Micromechanical schemes homogenizing elastic properties as well as thermal and electrical conductivities of heterogeneous materials are most often developed as one-step procedures when all inhomogeneities are drawn into calculations at once, leaving no possibility for a multi-step approach. However, in practice, the multi-step homogenization is involved more often than expected, sometimes not on purpose. The reason is unknown microstructure of composite constituents while micromechanical schemes typically require their phases to be homogeneous. Thereby, constituents’ properties, submitted to schemes, are effective, not intrinsic, contrary to schemes’ requirements. This implicitly introduces preliminary homogenization steps to provide these effective properties, and the actual scheme considered corresponds to the last step of a multi-step homogenization process. However, our knowledge on applicability of multi-step homogenization techniques is more limited in comparison with the well-studied one-step schemes.
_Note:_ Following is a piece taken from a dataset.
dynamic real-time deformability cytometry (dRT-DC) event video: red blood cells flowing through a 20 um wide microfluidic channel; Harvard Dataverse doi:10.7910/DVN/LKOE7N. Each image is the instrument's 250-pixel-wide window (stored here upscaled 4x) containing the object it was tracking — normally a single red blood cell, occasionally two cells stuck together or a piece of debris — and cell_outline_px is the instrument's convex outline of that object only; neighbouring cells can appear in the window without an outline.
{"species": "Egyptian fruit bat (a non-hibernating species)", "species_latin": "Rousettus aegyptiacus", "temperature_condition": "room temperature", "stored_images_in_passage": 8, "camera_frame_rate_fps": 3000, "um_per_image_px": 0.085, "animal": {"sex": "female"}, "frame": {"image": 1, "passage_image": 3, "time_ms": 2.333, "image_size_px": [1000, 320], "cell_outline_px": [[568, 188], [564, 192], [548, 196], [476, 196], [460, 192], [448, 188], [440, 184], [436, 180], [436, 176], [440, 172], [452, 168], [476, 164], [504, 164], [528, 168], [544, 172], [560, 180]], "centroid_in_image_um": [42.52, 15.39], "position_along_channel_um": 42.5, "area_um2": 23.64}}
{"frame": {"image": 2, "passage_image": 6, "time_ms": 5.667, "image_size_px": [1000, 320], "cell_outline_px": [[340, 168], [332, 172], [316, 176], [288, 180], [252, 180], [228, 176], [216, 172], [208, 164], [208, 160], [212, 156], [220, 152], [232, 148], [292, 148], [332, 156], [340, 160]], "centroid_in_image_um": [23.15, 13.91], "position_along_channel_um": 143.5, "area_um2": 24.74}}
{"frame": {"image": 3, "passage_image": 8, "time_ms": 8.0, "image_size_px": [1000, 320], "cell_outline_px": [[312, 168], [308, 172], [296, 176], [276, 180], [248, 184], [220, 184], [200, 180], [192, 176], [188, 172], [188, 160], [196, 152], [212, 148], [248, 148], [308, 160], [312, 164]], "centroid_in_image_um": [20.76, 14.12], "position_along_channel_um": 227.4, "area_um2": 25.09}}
Our study explores differences among one-, two-, and multi-step procedures in the Mori-Tanaka-Benveniste theory. For two-phase unidirectional composites, two- and one-step procedures differ by change in effective field related to change in concentration tensors. For porosity, two- and one-step homogenizations become identical if Eshelby tensor is multiplied by a scalar coefficient depending on volume fractions. Finally, applicability of the two-step procedure is verified for anisotropic three-phase composites.